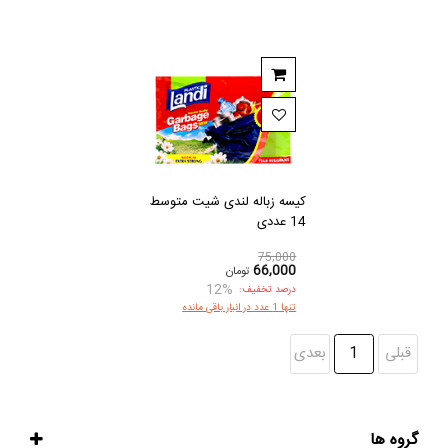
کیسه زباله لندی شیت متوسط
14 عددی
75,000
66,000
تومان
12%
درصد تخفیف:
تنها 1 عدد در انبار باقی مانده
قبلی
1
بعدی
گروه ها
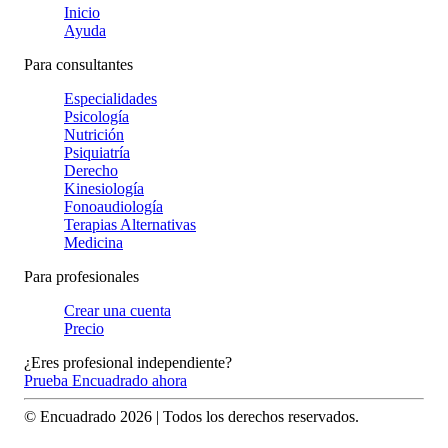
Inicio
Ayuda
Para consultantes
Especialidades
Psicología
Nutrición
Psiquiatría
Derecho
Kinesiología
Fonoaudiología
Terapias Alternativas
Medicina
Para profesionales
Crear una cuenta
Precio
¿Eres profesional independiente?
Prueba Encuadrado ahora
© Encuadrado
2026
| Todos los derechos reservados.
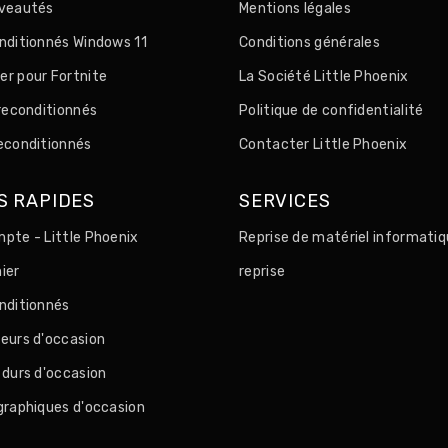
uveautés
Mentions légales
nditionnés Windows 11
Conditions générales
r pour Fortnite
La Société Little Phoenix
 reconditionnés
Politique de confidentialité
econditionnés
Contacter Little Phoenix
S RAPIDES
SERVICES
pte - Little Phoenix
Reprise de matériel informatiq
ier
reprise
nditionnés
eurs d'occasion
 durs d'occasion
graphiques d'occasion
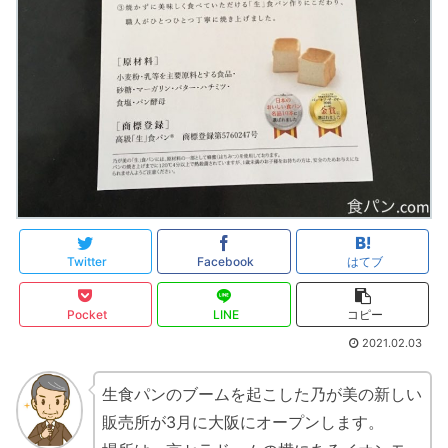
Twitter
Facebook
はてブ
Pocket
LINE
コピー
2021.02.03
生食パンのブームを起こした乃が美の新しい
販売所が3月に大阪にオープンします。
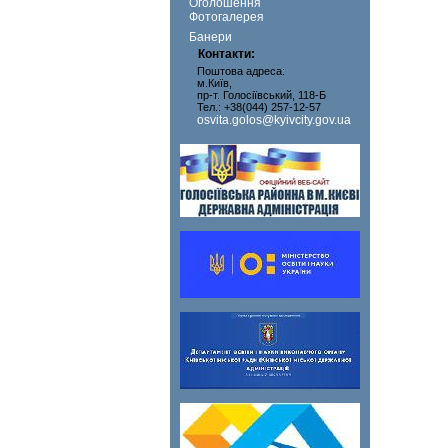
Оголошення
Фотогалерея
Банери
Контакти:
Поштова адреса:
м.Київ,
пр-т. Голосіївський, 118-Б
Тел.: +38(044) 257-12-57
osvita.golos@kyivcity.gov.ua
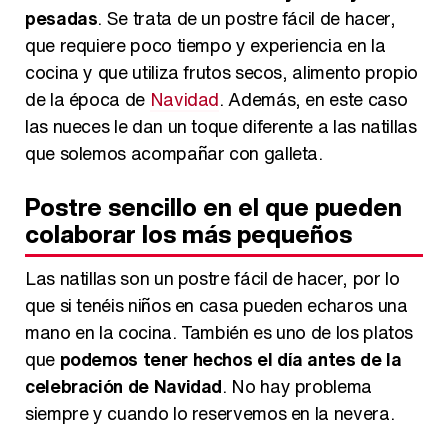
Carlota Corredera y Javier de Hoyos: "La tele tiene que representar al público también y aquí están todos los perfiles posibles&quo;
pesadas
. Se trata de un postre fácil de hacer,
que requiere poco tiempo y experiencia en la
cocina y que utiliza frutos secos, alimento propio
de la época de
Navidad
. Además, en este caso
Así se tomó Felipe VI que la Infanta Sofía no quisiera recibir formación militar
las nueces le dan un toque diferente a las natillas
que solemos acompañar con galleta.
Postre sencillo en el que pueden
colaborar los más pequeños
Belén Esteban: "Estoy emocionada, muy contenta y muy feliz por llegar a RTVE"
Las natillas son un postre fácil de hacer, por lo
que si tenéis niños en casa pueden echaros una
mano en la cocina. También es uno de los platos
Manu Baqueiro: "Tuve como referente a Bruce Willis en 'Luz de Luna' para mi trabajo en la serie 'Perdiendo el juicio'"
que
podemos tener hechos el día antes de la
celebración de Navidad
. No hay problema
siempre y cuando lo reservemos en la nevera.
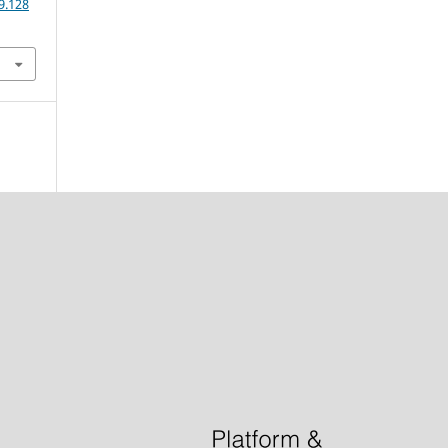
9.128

Task item » Within this listing, how many lines hold "fácil"? Give the number alone.

Response for this exercise » 2